- _What you are asked to do_
Reproduce exactly the lines beginning with the line that contains "middle mcp: (263, 621)" and ending at the final line of the material below.

- _Extracted data_
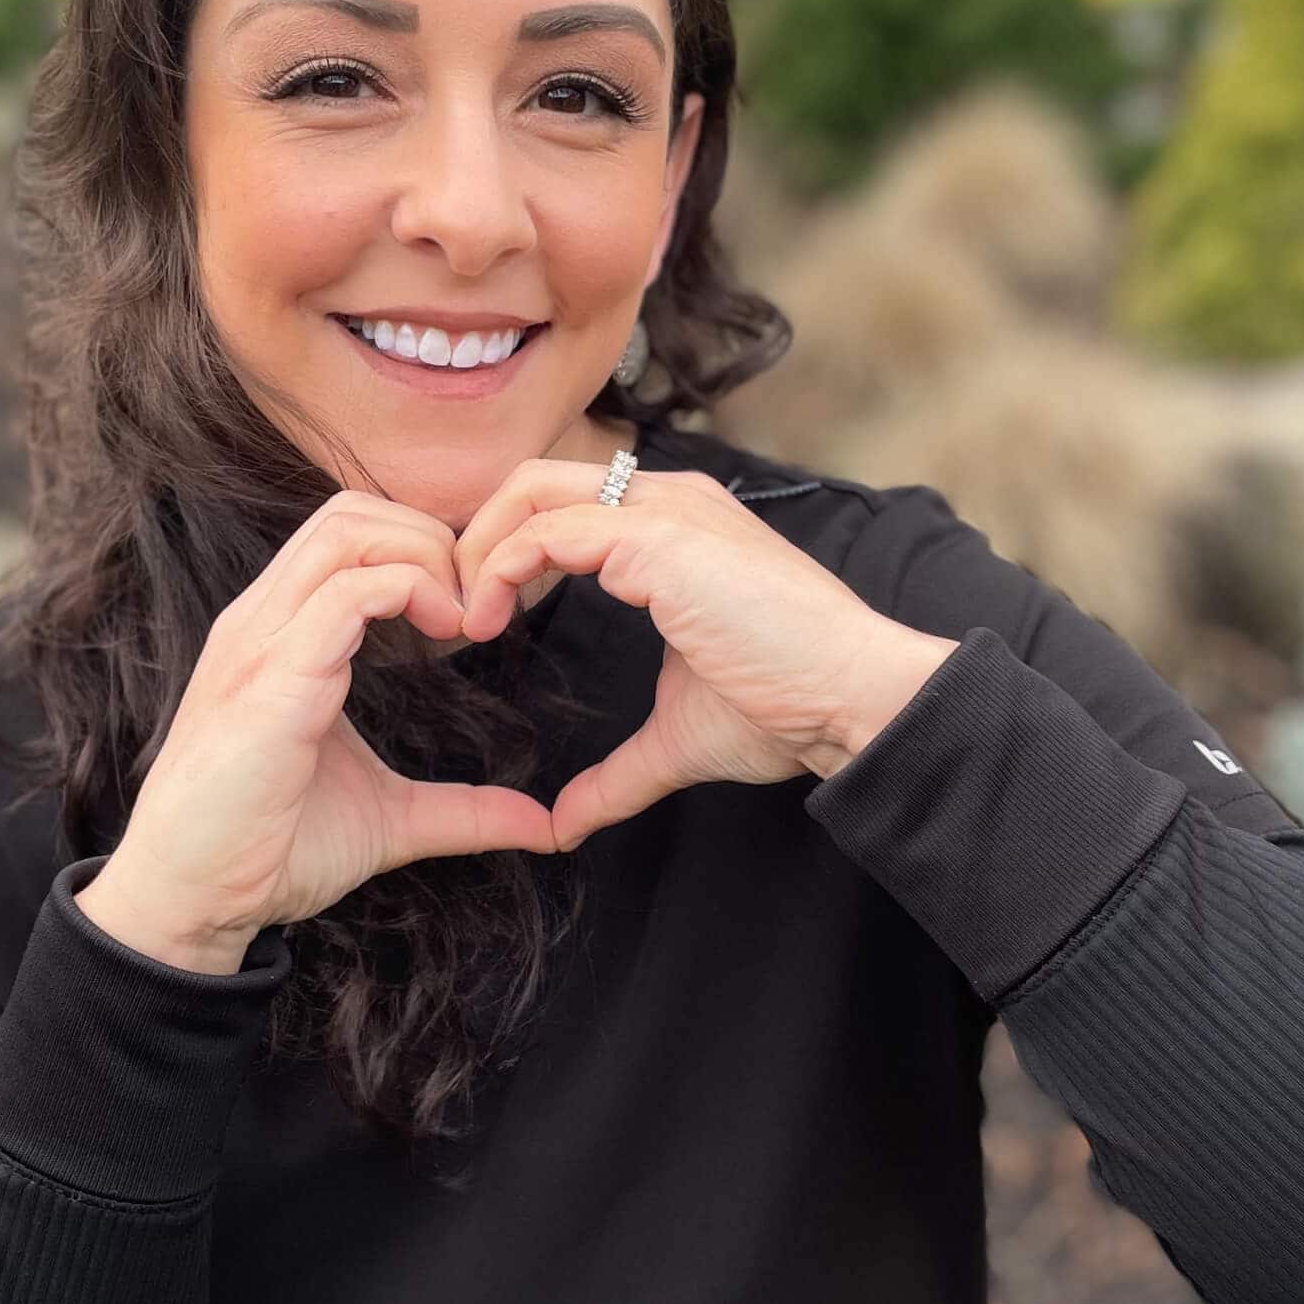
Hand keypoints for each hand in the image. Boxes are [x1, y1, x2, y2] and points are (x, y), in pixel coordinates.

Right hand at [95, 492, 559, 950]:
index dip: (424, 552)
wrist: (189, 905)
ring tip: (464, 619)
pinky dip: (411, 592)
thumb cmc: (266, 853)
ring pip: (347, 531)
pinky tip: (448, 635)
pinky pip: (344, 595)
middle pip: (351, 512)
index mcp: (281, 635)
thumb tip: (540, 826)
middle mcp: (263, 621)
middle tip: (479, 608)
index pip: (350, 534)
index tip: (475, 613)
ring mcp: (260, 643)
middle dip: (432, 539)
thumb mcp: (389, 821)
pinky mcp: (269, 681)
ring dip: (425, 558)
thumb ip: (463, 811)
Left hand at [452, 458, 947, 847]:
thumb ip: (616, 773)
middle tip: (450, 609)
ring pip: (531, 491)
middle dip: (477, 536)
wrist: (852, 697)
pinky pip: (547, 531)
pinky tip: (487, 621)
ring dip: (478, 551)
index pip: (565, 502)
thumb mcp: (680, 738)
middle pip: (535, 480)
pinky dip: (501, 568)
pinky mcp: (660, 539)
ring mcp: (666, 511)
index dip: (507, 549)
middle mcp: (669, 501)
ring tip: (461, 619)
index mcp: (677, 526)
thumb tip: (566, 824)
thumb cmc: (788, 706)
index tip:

- _Answer below_
middle mcp: (263, 621)
middle tip: (479, 608)
index pip: (350, 534)
index tip: (475, 613)
ring mcp: (260, 643)
middle dip: (432, 539)
thumb mcp: (389, 821)
pinky mcp: (269, 681)
ring dip: (425, 558)
thumb ip: (463, 811)
Left hand at [452, 458, 947, 847]:
thumb ip: (616, 773)
middle tip: (450, 609)
ring pip: (531, 491)
middle dip: (477, 536)
wrist: (852, 697)
pinky pip: (547, 531)
pinky tip: (487, 621)
ring dip: (478, 551)
index pip: (565, 502)
thumb mcp: (680, 738)
middle pip: (535, 480)
pinky dip: (501, 568)
pinky mcp: (660, 539)
ring mcp: (666, 511)
index dip: (507, 549)
middle mcp: (669, 501)
ring tip: (461, 619)
index mcp: (677, 526)
thumb tip: (566, 824)
thumb cmc: (788, 706)
index tip:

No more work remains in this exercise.